The MDS (multidimensional scaling) method is used to solve the problem of dimensionality reduction. Basically, it does the following: given $n$ points $x_1,\cdots,x_n\in\mathbb R^d$, try to find a smaller $d'$ and points $y_1,\cdots,y_n\in\mathbb R^{d'}$ such that $$|x_i-x_j|=|y_i-y_j|\quad\quad\quad(1)$$
The reasoning goes like this: Let $D=(d_{ij})$, where $d_{ij}=|x_i-x_j|$, be the distance matrix of $\{x_i\}$. If a set of points $\{y_i\}$ is such that
$\{y_i\}$ are centered at $0$, i.e. $\sum_{i=1}^ny_i=0$;
$\{y_i\}$ satisfies the condition (1) above,
then the matrix $Y$, whose columns are $\{y_i\}$, satisfies $Y^TY=B=(b_{ij})$, where $b_{ij}$ can be determined from $D=(d_{ij})$. In other words, we only need to solve for $Y$ the matrix equation $B=Y^TY$, where $B$ can be considered known.
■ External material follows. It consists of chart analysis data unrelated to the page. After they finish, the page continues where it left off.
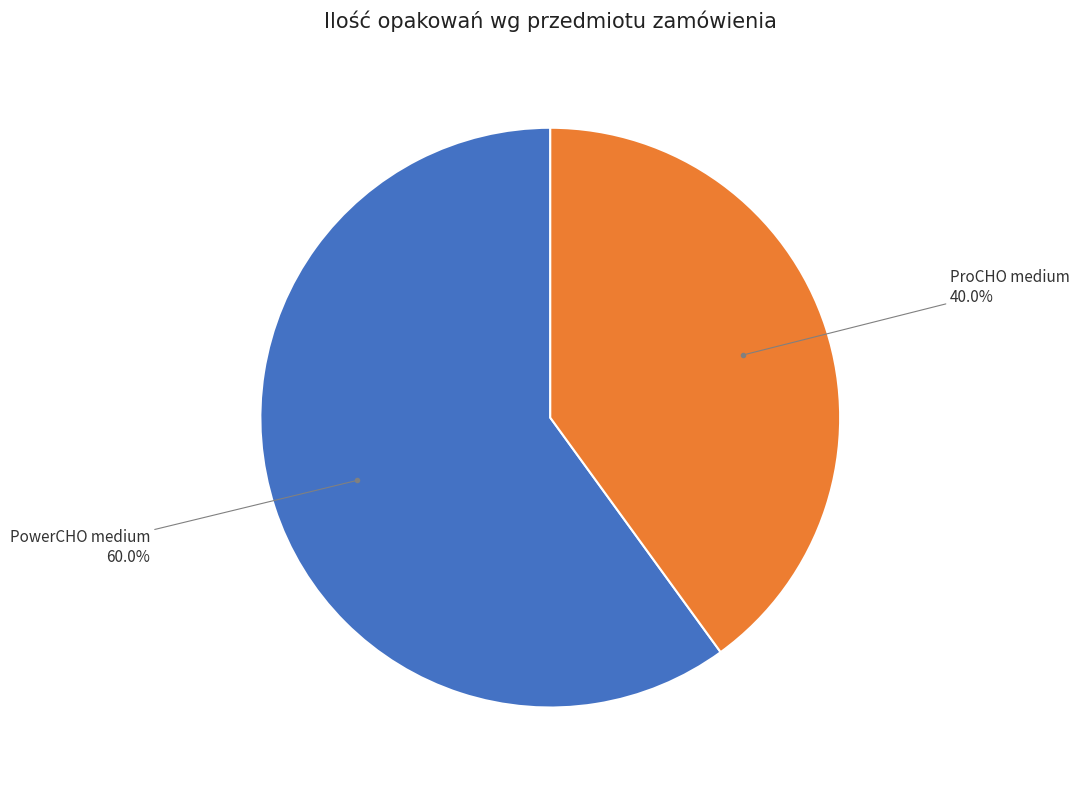

Is there a majority slice in this chart?

Yes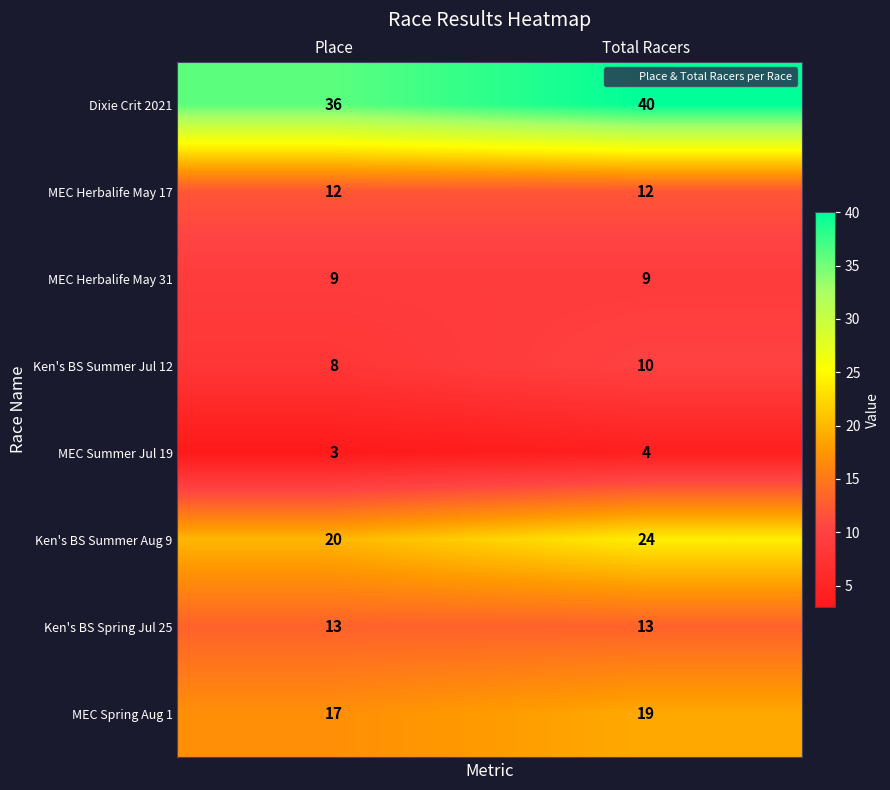

Reading left to right, transcribe all the data shown in this chart.

Dixie Crit 2021: 36	40
MEC Herbalife May 17: 12	12
MEC Herbalife May 31: 9	9
Ken's BS Summer Jul 12: 8	10
MEC Summer Jul 19: 3	4
Ken's BS Summer Aug 9: 20	24
Ken's BS Spring Jul 25: 13	13
MEC Spring Aug 1: 17	19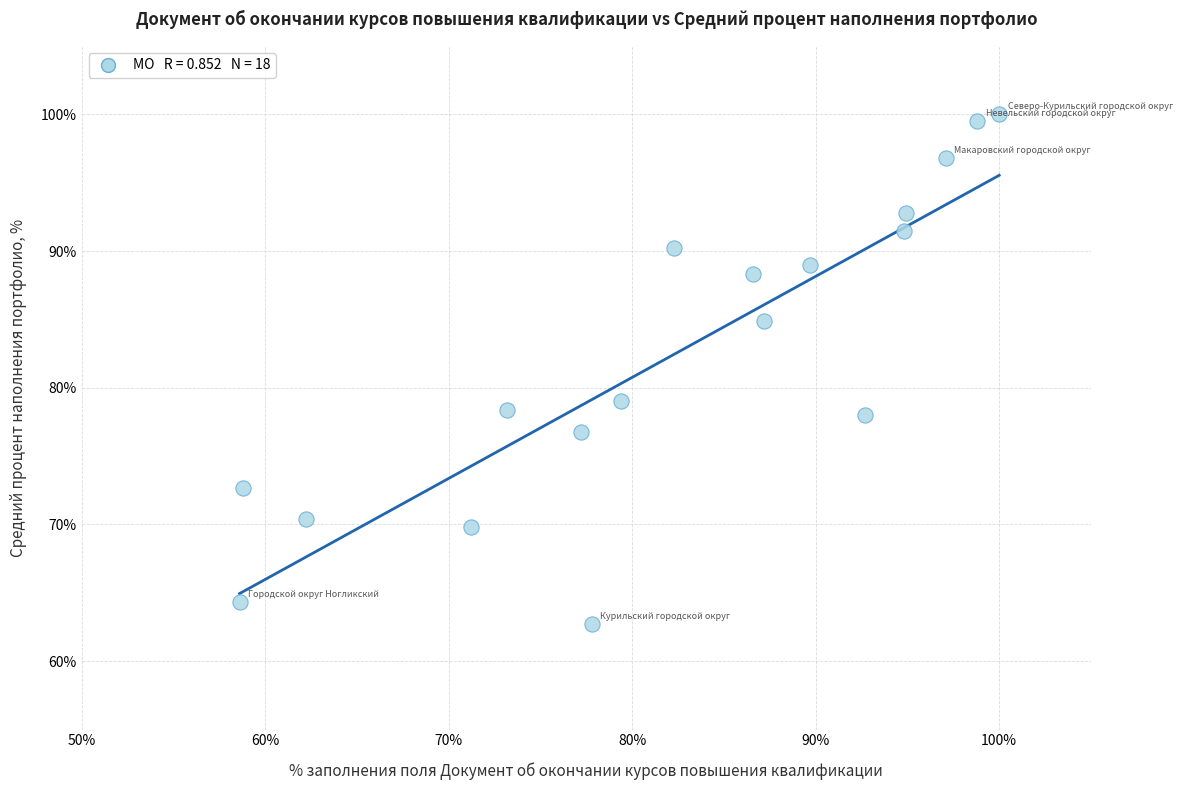

What is the range of Y values (max minus min)?

37.3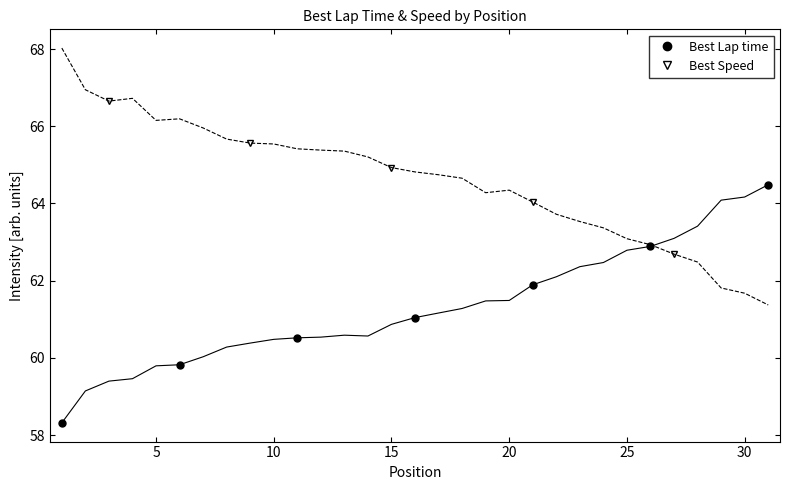

List the series in order of their overall mean, highest first.

Best Speed, Best Lap time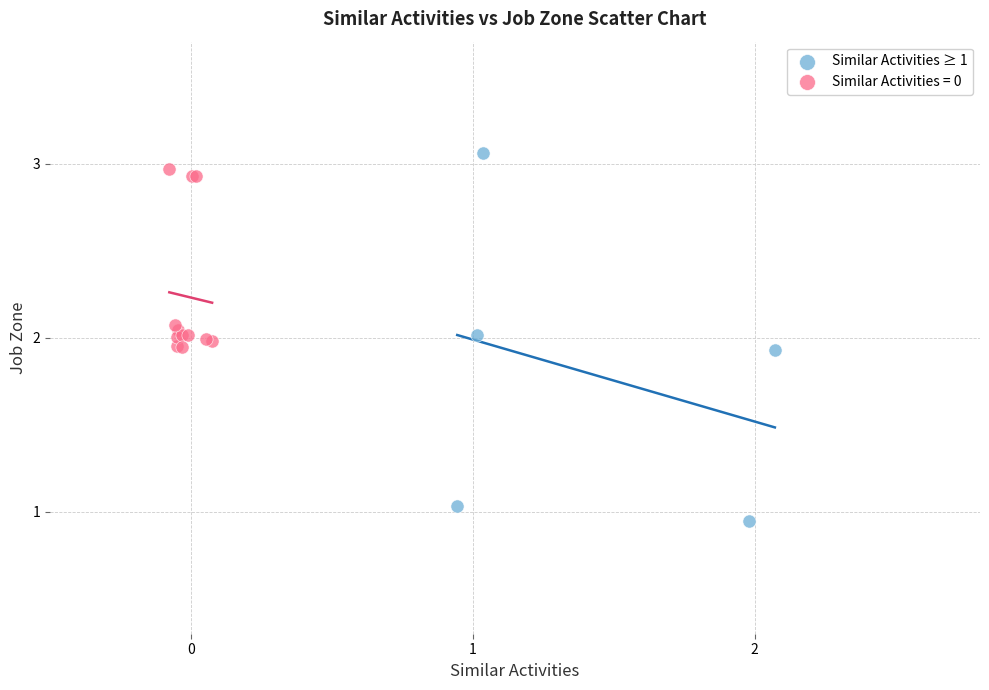

Which series has the largest Y range (max minus min)?

Similar Activities ≥ 1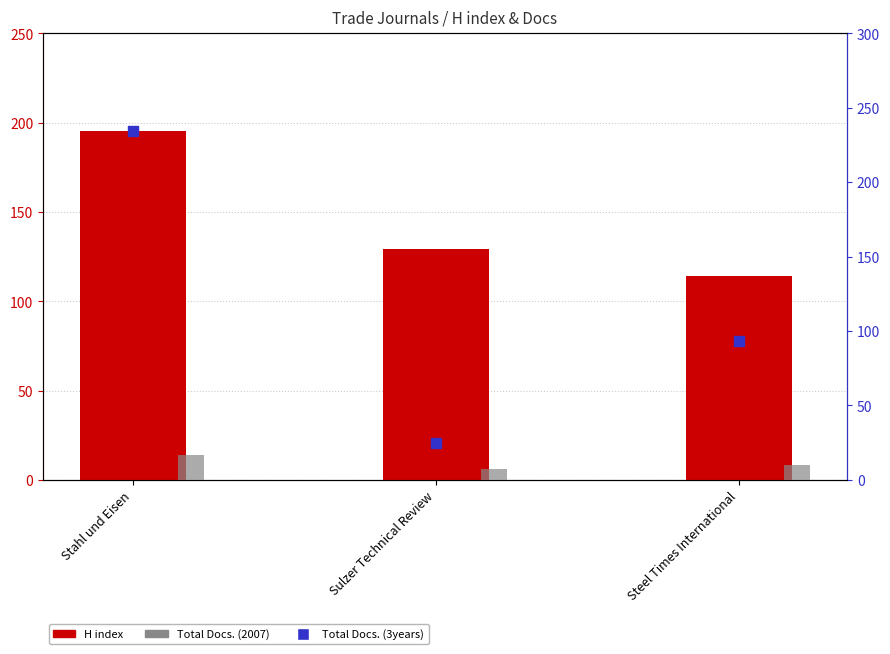

Which series contains the highest Y value?

Total Docs. (3years)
After this, most textbooks and online material would say: "we see that if $B=V\Lambda V^T$ is an eigenvalue decomposition of $B$, then $\Lambda^{1/2}V^T$ is a solution for $Y^TY=B$, and we can take the columns of $\Lambda^{1/2}V^T$ for our choice of $\{y_i\}$.
Questions:
How can we guarantee that $\sum_{i=1}^ny_i=0$ if we take $Y=\Lambda^{1/2}V^T$?
What if $B$ has negative eigenvalues? How can we take $\Lambda^{1/2}$ in that case?